━━━ Task inputs ━━━
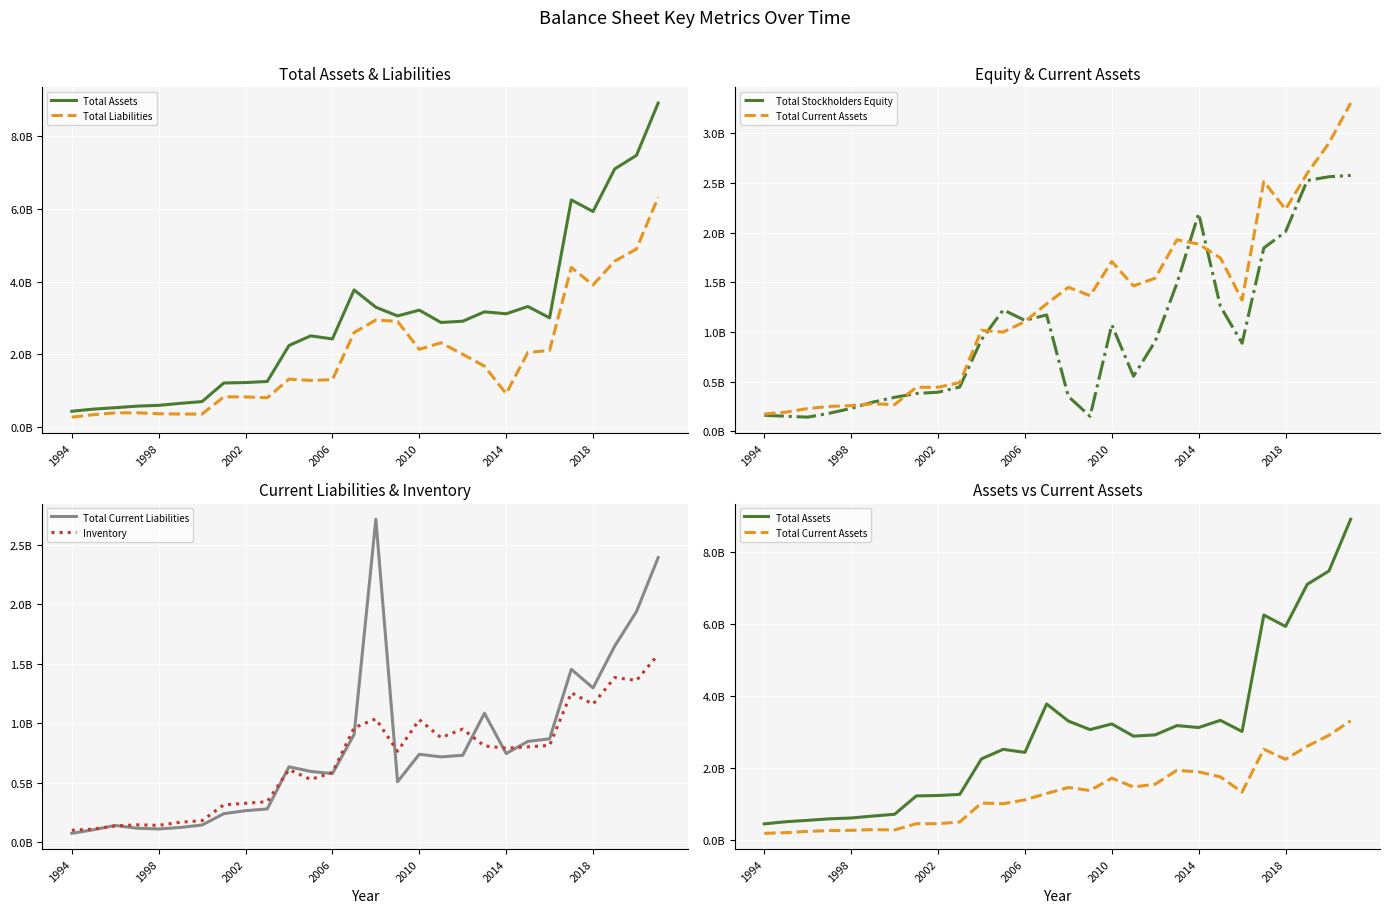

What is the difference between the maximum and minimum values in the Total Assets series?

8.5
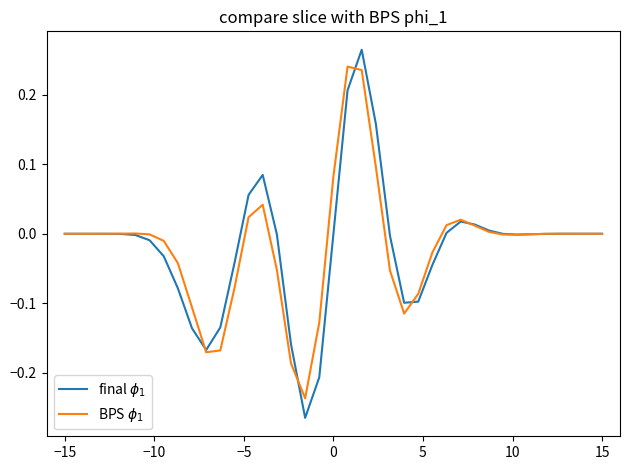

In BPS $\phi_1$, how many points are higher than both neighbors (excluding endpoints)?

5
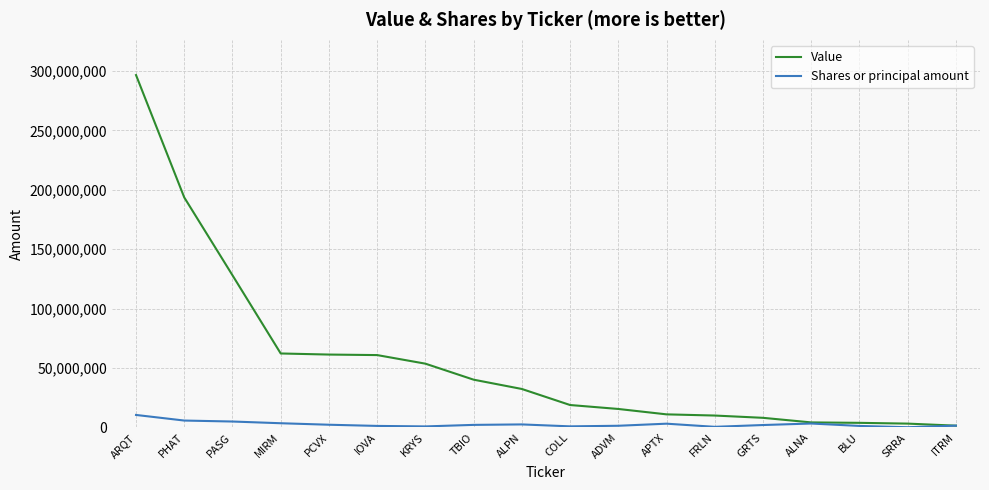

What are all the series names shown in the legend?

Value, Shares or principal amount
━━━
§ What to do:
Reproduce the listing above verbatim, line for line, omitting the pictures.

§ Response box:
What is the difference between the maximum and minimum values in the Total Assets series?

8.5

In BPS $\phi_1$, how many points are higher than both neighbors (excluding endpoints)?

5

What are all the series names shown in the legend?

Value, Shares or principal amount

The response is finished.